No hay manera de saber qué pasaba por la mente de Plath en esos instantes y, por lo tanto, es imposible asegurar algo respecto a los motivos de su suicidio. Se han hecho, por supuesto, múltiples especulaciones, pero, más allá de ellas, se trata de una dramática escena en la que una persona, a punto de acabar con su propia vida, es capaz de realizar actos prolijos de cuidado y atención a sus hijos. El episodio del suicidio de Plath puede leerse como un acto de violencia definido en los términos de Butler, en el cual se pone en escena, de forma trágica, la imposibilidad de resolver la tensión existencial de un yo múltiple jaloneado por ideales sociales contrapuestos, y en el que el género es también protagonista. La imposibilidad no logra procesarse metafóricamente —en una dramática ironía, tratándose de la vida de una poeta— y desemboca en el acto material de la autoaniquilación radical
Janet Malcolm: La mujer en silencio. Sylvia Plath y Ted Hughes. Gedisa, Barcelona, 2003.
Nicholas Hughes se suicidó en 2008, en su casa en Alaska, a los 46 años. Frieda, por su parte, se ha convertido también en escritora y pintora reconocida, y vive en Estados Unidos hasta la fecha.

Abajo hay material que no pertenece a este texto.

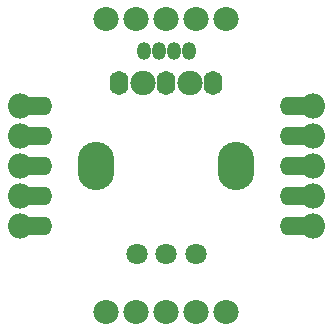
<source format=gts>
G04*
G04 #@! TF.GenerationSoftware,Altium Limited,Altium Designer,20.1.11 (218)*
G04*
G04 Layer_Color=8388736*
%FSLAX25Y25*%
%MOIN*%
G70*
G04*
G04 #@! TF.SameCoordinates,D123FD50-835F-4742-93E7-4C9011968B41*
G04*
G04*
G04 #@! TF.FilePolarity,Negative*
G04*
G01*
G75*
%ADD16O,0.12211X0.06306*%
%ADD17C,0.07093*%
%ADD18O,0.12211X0.16148*%
%ADD19O,0.06300X0.08077*%
%ADD20O,0.08500X0.08077*%
%ADD21O,0.04731X0.05912*%
%ADD22O,0.08400X0.07900*%
%ADD23O,0.07900X0.08400*%
%ADD24C,0.00400*%
D16*
X44094Y20000D02*
D03*
Y10000D02*
D03*
Y-0D02*
D03*
Y-10000D02*
D03*
Y-20000D02*
D03*
X-44094Y-20000D02*
D03*
Y-10000D02*
D03*
Y0D02*
D03*
Y10000D02*
D03*
Y20000D02*
D03*
D17*
X-9843Y-29528D02*
D03*
X0D02*
D03*
X9843D02*
D03*
D18*
X-23228Y0D02*
D03*
X23228D02*
D03*
D19*
X0Y27559D02*
D03*
X15748D02*
D03*
X-15748D02*
D03*
D20*
X7874D02*
D03*
X-7874D02*
D03*
D21*
X7500Y38189D02*
D03*
X-7500D02*
D03*
X-2500D02*
D03*
X2500D02*
D03*
D22*
X-10000Y-48800D02*
D03*
X10000D02*
D03*
X20000D02*
D03*
X-20000D02*
D03*
X0D02*
D03*
X-20000Y48800D02*
D03*
X-10000D02*
D03*
X0D02*
D03*
X10000D02*
D03*
X20000D02*
D03*
D23*
X-48800Y-20000D02*
D03*
Y-10000D02*
D03*
Y0D02*
D03*
Y10000D02*
D03*
Y20000D02*
D03*
X48800D02*
D03*
Y10000D02*
D03*
Y0D02*
D03*
Y-10000D02*
D03*
Y-20000D02*
D03*
D24*
X39370Y39370D02*
D03*
X-39370Y-39370D02*
D03*
M02*

</source>
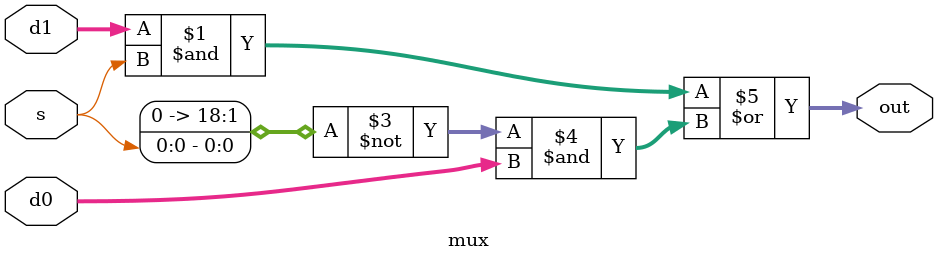
<source format=v>
module mux(d1,d0,s,out);

    input signed [18:0] d1;
    input signed [18:0] d0;
    input s;
    output signed [18:0] out;

    assign out = d1 & s | ~s & d0;

endmodule
</source>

Malcolm consigna las siguientes biografías: Sylvia Plath: Method and Madnesa (1976), de Edward Butsher; Sylvia Plath: A Biography (1987), de Linda Wagner-Martin; Bitter Fame (1989), de Anne Stevenson; The Savage God: A Study of Suicide (1990), de Al Alvarez; The Death and Life of Sylvia Plath (1991), de Ronald Hayman; y Rough Magic: A Biography of Sylvia Plath (1991), de Paul Alexander. Posteriormente, han aparecido otros títulos, como The Death and Love of Sylvia Plath (2003), de Ronald Hayman, o el titulado Sylvia Plath, de Susan Bassnet (2004). La biografía de Wagner-Martin fue traducida al español por Circe, en 1989. En 2004, Circe publicó en español Los últimos días de Sylvia Plath, de Jillian Becker. Por otro lado, en 2003 apareció el libro titulado Ted Hughes: The Life of a Poet, de Elaine Feinstein, publicado por W.W. Norton & Company.

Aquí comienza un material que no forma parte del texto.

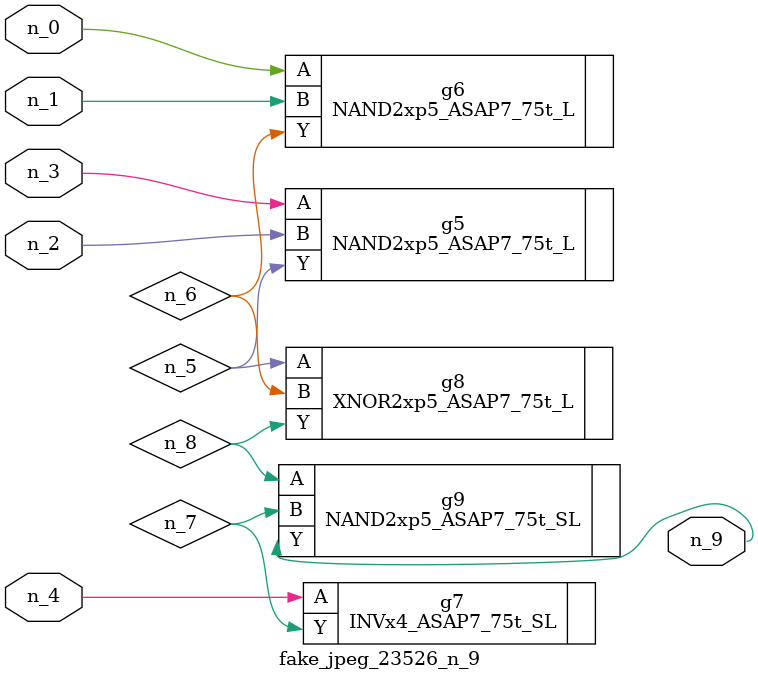
<source format=v>
module fake_jpeg_23526_n_9 (n_3, n_2, n_1, n_0, n_4, n_9);

input n_3;
input n_2;
input n_1;
input n_0;
input n_4;

output n_9;

wire n_8;
wire n_6;
wire n_5;
wire n_7;

NAND2xp5_ASAP7_75t_L g5 ( 
.A(n_3),
.B(n_2),
.Y(n_5)
);

NAND2xp5_ASAP7_75t_L g6 ( 
.A(n_0),
.B(n_1),
.Y(n_6)
);

INVx4_ASAP7_75t_SL g7 ( 
.A(n_4),
.Y(n_7)
);

XNOR2xp5_ASAP7_75t_L g8 ( 
.A(n_5),
.B(n_6),
.Y(n_8)
);

NAND2xp5_ASAP7_75t_SL g9 ( 
.A(n_8),
.B(n_7),
.Y(n_9)
);


endmodule
</source>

Un par de años después de la muerte de Plath, Assia Wevill, quien había tenido una hija con Hughes, se suicidó de la misma manera que Plath, tras matar a su pequeña hija. En 2008, apareció el Libro titulado Lover of Unreason: Assia Wevill, Sylvia Plath's Rival and Ted Hughes’ Doomed Love, de Yehuda Koren, editado por Da Capo Press, el cual se ocupa de la vida de Wevill con Hughes.
Malcolm alude al poema "Daddy" (1966), de Plath, que comienza con las siguientes líneas: "Every woman adores a Fascist,/ The boot in the face, the brute/ Brute heart of a brute like you".